■ WHAT IS NEEDED: Give again, exactly and only, the lines running from the one with "Revised hostel fee" to the end of the material below; leave out pictures.
* * *
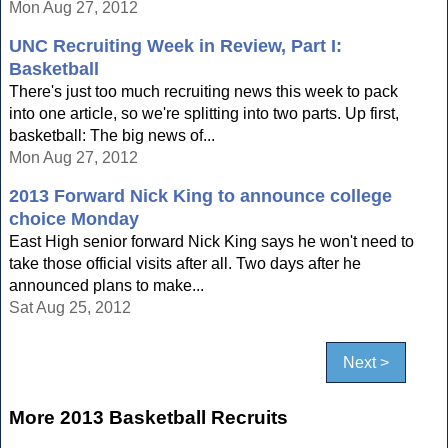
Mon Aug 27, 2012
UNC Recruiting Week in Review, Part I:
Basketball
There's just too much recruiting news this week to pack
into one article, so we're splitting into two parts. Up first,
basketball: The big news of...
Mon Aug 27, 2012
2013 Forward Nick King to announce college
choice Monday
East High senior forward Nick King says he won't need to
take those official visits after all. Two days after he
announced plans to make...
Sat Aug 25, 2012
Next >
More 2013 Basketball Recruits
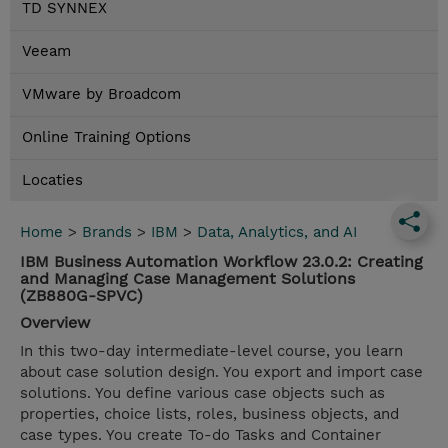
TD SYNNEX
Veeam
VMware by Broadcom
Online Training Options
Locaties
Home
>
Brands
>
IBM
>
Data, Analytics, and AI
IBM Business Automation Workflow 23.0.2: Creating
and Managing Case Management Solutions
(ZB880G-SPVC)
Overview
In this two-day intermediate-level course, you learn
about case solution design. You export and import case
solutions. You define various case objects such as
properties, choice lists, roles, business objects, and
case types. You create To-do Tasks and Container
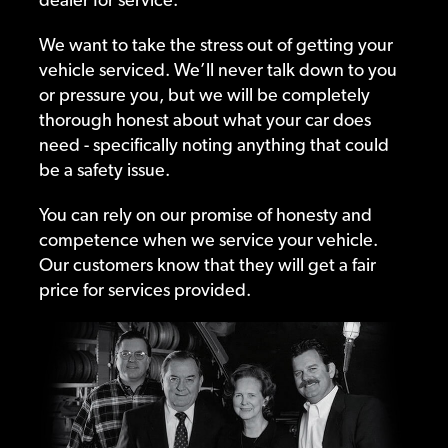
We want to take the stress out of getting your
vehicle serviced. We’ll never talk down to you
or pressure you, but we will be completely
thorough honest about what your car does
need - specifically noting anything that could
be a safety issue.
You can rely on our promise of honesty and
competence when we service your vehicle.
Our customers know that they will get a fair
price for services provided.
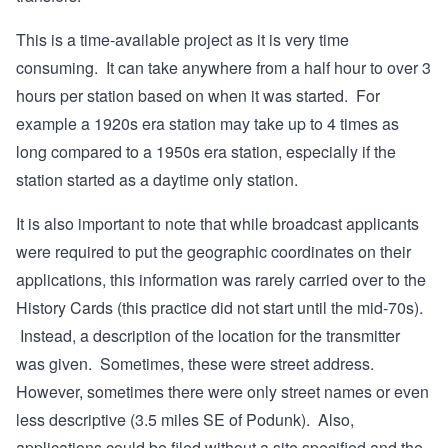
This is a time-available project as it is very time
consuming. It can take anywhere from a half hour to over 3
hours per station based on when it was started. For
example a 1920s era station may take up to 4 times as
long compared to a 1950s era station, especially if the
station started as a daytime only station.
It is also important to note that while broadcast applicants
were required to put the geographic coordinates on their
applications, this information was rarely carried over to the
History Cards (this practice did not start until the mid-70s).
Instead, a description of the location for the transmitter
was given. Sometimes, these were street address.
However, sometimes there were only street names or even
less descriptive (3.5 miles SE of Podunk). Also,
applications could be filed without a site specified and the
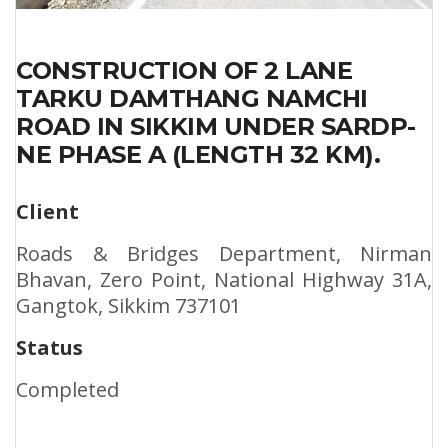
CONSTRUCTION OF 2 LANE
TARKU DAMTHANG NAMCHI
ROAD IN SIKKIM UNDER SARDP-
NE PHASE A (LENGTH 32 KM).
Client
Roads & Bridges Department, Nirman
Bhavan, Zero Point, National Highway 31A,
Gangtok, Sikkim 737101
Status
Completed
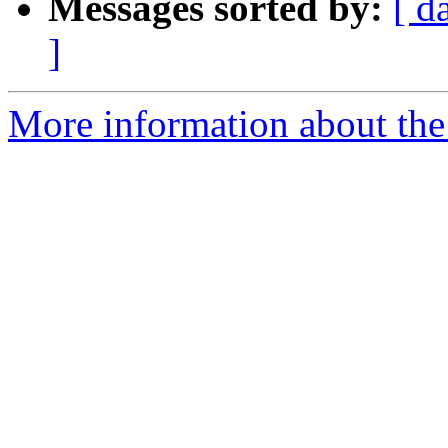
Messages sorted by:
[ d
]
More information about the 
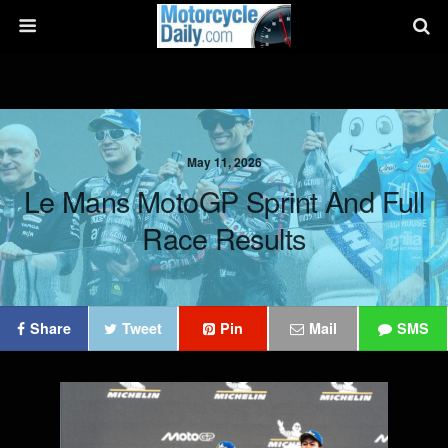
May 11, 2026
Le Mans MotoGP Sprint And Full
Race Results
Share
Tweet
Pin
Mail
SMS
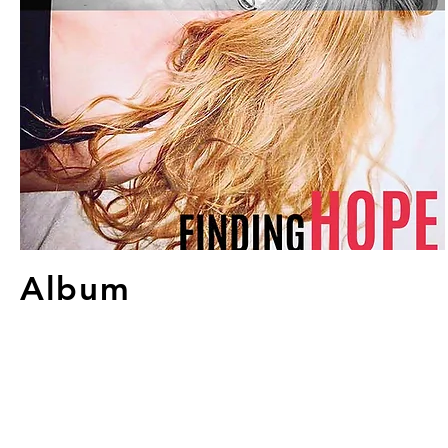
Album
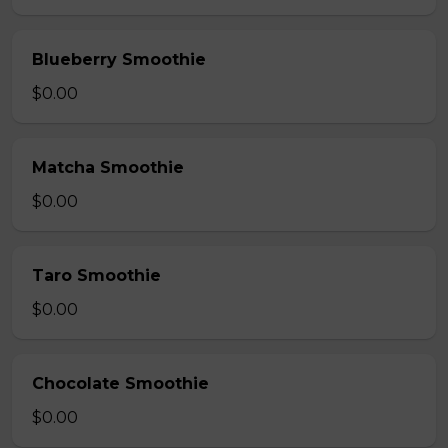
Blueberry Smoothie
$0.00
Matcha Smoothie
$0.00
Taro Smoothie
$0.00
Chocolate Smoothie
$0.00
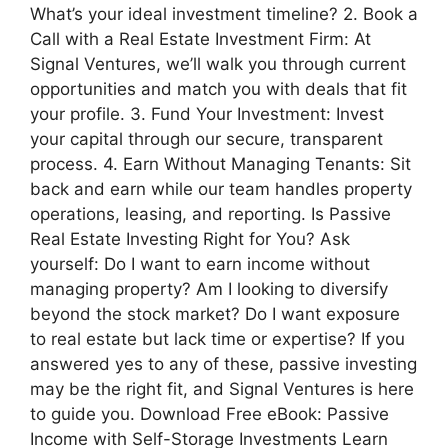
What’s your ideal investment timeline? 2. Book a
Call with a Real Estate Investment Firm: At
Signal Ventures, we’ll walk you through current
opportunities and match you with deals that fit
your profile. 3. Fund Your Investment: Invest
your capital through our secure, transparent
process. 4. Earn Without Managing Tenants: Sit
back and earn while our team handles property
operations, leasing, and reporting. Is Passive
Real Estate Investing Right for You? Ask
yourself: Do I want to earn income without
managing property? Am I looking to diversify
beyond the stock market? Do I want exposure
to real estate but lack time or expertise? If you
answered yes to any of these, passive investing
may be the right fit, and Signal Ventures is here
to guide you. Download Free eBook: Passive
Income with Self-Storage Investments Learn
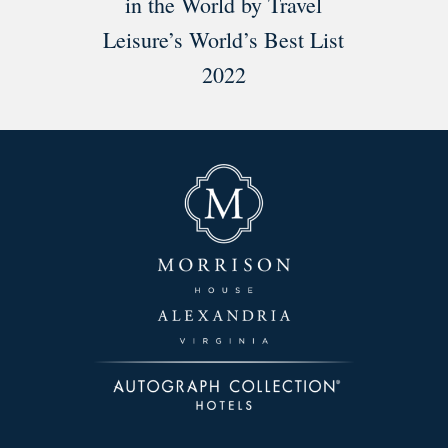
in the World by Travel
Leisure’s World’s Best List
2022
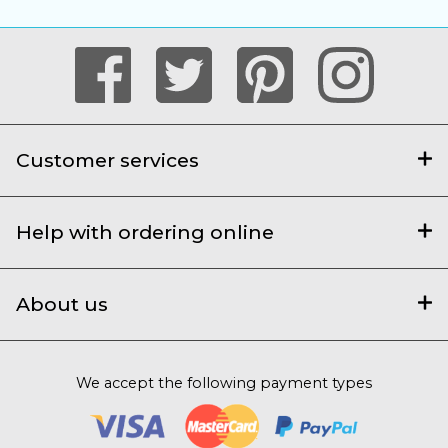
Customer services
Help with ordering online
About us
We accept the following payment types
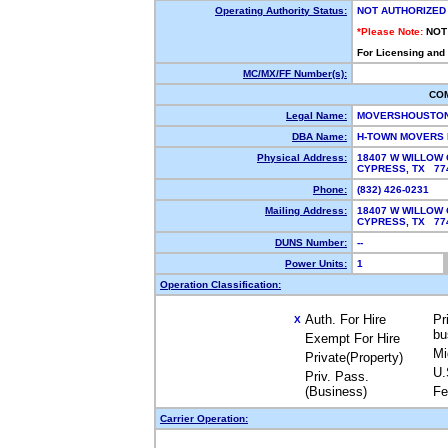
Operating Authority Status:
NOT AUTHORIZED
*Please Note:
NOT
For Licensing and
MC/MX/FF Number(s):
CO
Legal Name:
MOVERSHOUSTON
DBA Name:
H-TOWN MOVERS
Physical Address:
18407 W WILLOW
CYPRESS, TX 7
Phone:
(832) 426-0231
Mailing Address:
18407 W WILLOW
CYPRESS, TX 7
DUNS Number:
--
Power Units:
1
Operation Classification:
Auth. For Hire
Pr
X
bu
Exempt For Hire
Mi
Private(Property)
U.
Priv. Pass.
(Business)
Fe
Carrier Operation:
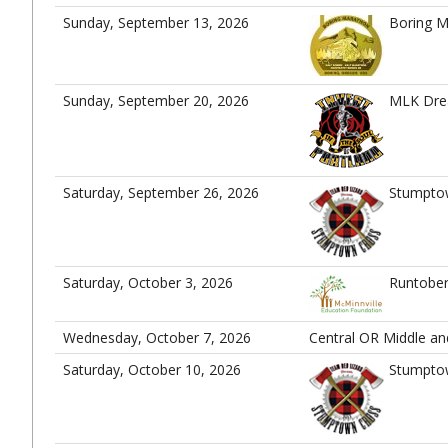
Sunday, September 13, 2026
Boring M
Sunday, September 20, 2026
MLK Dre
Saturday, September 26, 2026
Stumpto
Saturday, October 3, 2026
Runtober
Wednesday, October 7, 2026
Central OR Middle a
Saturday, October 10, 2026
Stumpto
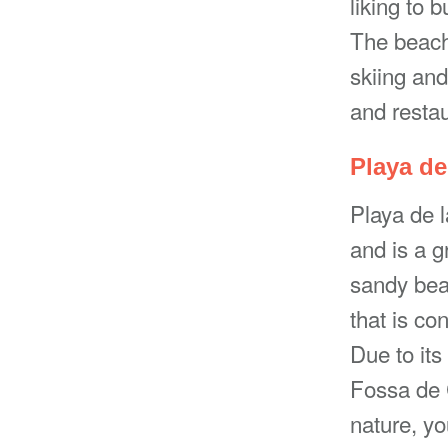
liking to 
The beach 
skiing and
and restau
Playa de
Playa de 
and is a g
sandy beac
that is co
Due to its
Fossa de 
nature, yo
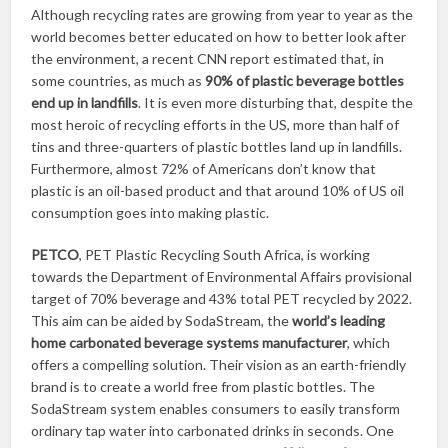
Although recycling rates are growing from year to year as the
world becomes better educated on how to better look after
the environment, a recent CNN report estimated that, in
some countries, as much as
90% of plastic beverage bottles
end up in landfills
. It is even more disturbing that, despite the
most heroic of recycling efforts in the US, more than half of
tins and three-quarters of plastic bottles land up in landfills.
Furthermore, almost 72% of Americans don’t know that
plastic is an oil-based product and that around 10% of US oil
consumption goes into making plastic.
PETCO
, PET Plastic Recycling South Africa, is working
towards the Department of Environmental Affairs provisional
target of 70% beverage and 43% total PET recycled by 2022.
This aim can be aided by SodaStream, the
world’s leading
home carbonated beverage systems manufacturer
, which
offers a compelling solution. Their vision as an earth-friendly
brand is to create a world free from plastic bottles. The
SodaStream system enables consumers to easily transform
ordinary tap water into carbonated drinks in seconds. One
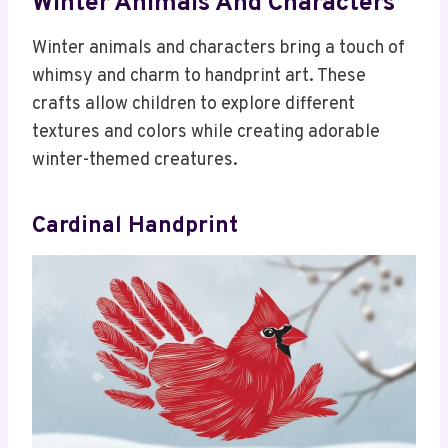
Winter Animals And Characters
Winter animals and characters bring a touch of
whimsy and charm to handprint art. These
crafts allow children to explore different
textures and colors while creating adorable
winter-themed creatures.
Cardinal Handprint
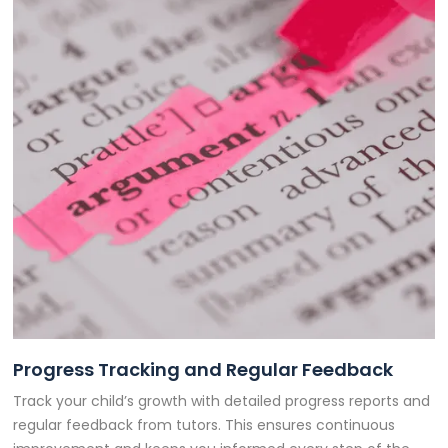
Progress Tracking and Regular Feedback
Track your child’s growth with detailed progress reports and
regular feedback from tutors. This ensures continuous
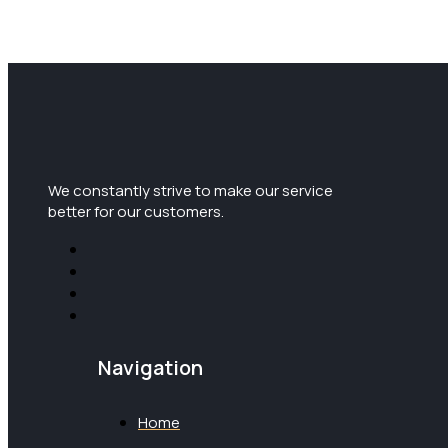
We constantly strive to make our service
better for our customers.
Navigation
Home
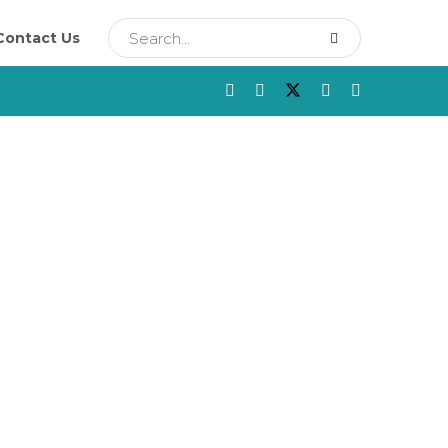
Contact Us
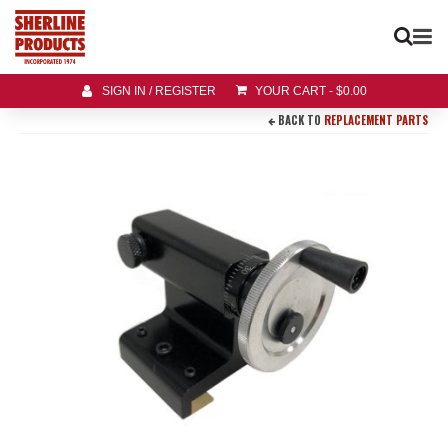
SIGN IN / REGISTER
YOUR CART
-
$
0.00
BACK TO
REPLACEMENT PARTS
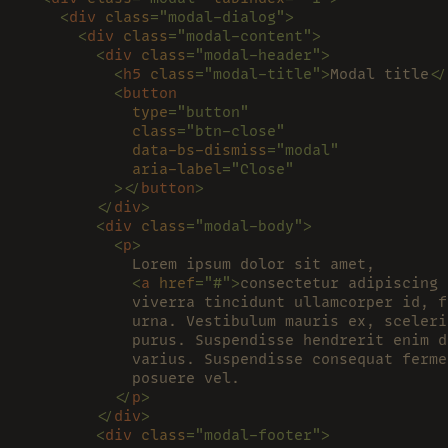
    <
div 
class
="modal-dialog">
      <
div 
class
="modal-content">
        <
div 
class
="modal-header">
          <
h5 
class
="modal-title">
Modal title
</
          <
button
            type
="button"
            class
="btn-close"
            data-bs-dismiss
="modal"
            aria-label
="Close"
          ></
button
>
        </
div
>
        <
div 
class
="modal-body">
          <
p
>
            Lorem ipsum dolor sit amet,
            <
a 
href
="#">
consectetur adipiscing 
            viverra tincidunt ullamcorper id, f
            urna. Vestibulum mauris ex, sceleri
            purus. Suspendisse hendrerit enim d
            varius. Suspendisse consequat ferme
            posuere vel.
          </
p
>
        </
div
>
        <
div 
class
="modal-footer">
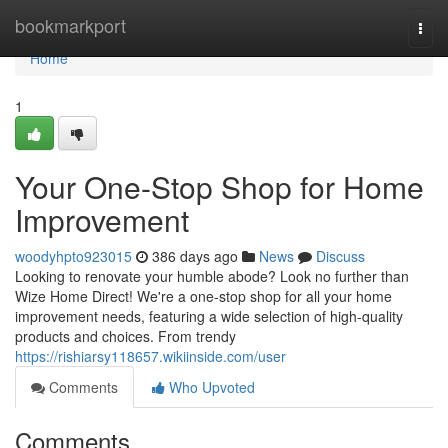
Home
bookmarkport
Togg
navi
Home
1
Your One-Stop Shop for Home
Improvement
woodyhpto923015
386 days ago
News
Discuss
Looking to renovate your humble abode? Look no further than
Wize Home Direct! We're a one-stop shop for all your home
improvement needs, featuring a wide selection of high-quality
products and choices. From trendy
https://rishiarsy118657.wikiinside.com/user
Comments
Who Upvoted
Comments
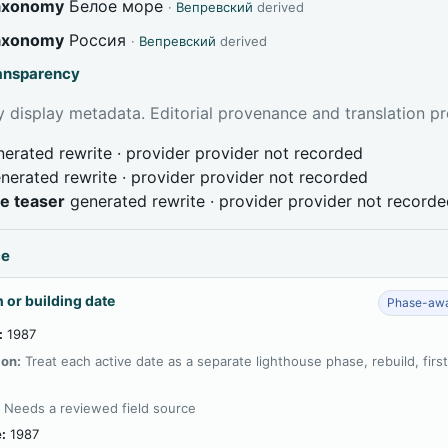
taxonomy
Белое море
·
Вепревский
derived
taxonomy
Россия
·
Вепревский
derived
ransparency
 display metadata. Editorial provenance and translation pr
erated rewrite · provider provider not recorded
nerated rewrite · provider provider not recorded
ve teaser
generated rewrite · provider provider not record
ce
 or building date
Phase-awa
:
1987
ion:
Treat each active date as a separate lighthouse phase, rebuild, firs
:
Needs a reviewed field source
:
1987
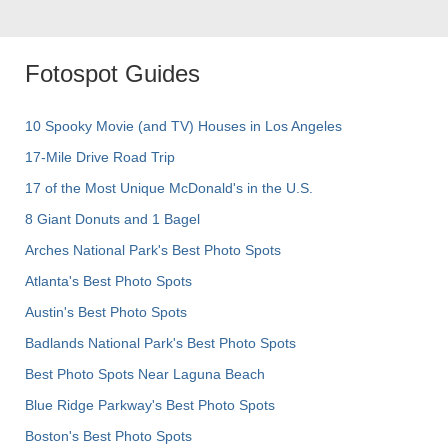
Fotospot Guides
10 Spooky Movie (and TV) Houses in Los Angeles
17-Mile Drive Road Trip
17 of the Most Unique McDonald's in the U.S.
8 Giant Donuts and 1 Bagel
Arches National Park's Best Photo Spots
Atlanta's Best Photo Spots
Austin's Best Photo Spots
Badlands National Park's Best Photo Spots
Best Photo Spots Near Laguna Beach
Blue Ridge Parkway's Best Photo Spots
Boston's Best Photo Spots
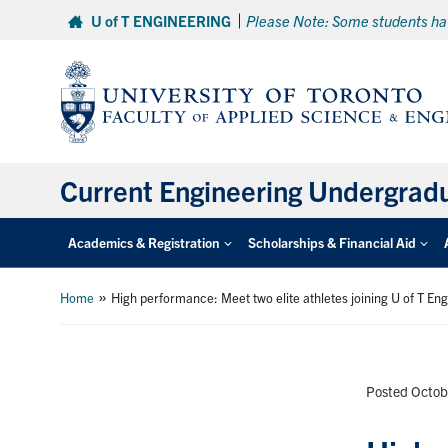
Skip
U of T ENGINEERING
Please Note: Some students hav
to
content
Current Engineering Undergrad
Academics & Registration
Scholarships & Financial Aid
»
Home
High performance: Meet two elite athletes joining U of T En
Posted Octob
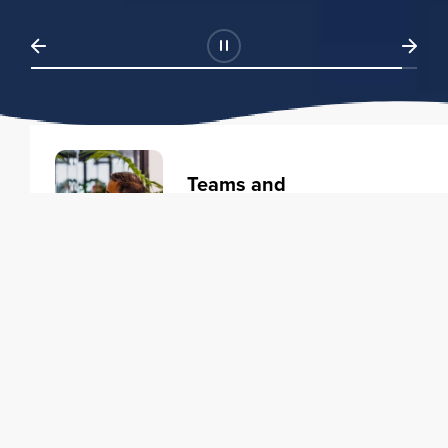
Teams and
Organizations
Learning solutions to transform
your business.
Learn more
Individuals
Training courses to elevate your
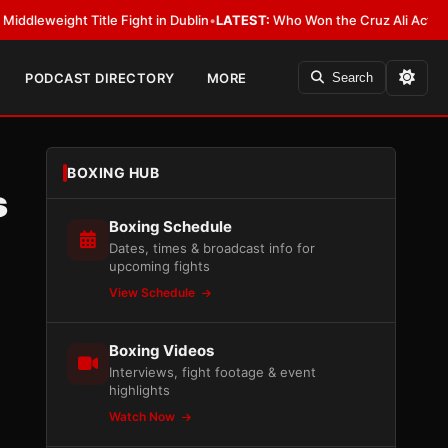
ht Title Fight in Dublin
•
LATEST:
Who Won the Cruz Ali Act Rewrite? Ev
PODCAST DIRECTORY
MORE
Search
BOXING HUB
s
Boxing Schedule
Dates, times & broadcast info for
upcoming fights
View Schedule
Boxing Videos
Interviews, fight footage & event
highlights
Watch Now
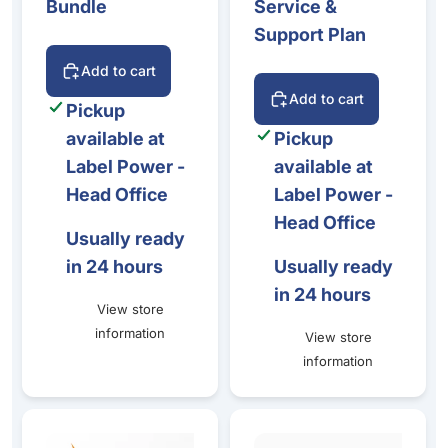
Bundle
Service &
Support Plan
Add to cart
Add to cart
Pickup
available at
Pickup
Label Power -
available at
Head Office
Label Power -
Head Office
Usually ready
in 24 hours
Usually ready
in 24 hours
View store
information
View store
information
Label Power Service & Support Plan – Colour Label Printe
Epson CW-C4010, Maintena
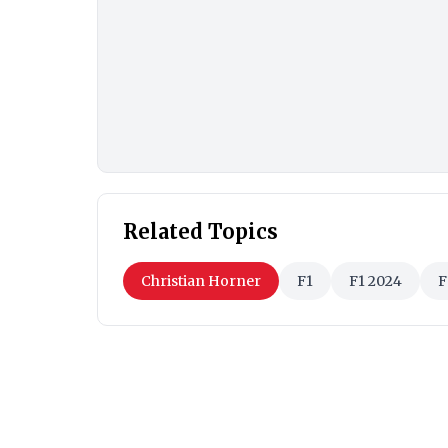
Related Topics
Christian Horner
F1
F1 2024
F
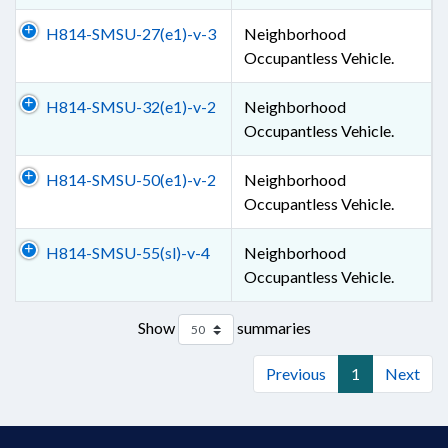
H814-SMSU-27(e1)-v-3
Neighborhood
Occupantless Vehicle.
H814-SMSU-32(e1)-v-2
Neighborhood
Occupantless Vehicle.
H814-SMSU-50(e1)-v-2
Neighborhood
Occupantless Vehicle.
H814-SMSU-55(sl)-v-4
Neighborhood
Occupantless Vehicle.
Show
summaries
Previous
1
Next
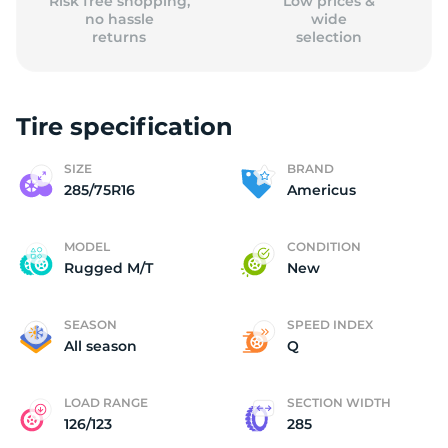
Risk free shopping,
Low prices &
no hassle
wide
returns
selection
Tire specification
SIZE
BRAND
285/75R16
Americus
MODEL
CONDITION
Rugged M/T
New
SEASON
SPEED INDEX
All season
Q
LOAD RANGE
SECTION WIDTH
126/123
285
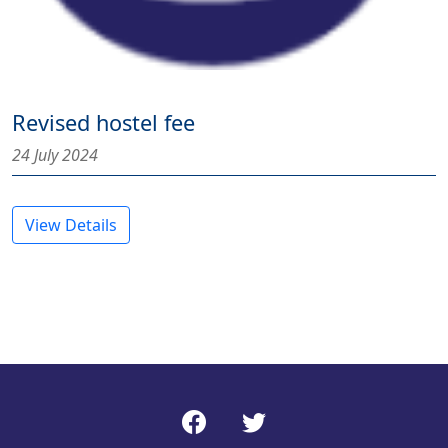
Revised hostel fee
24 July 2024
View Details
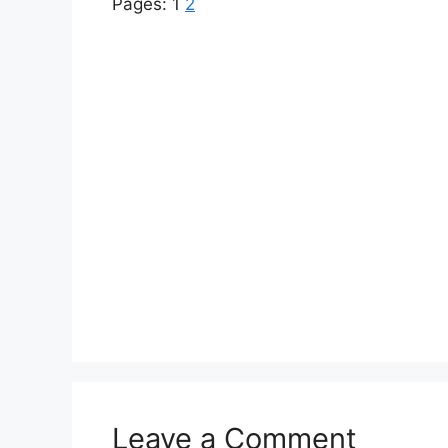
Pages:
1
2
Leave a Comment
* * *
■ FINAL ANSWER:
Revised hostel fee
24 July 2024
View Details
Pages:
1
2
Leave a Comment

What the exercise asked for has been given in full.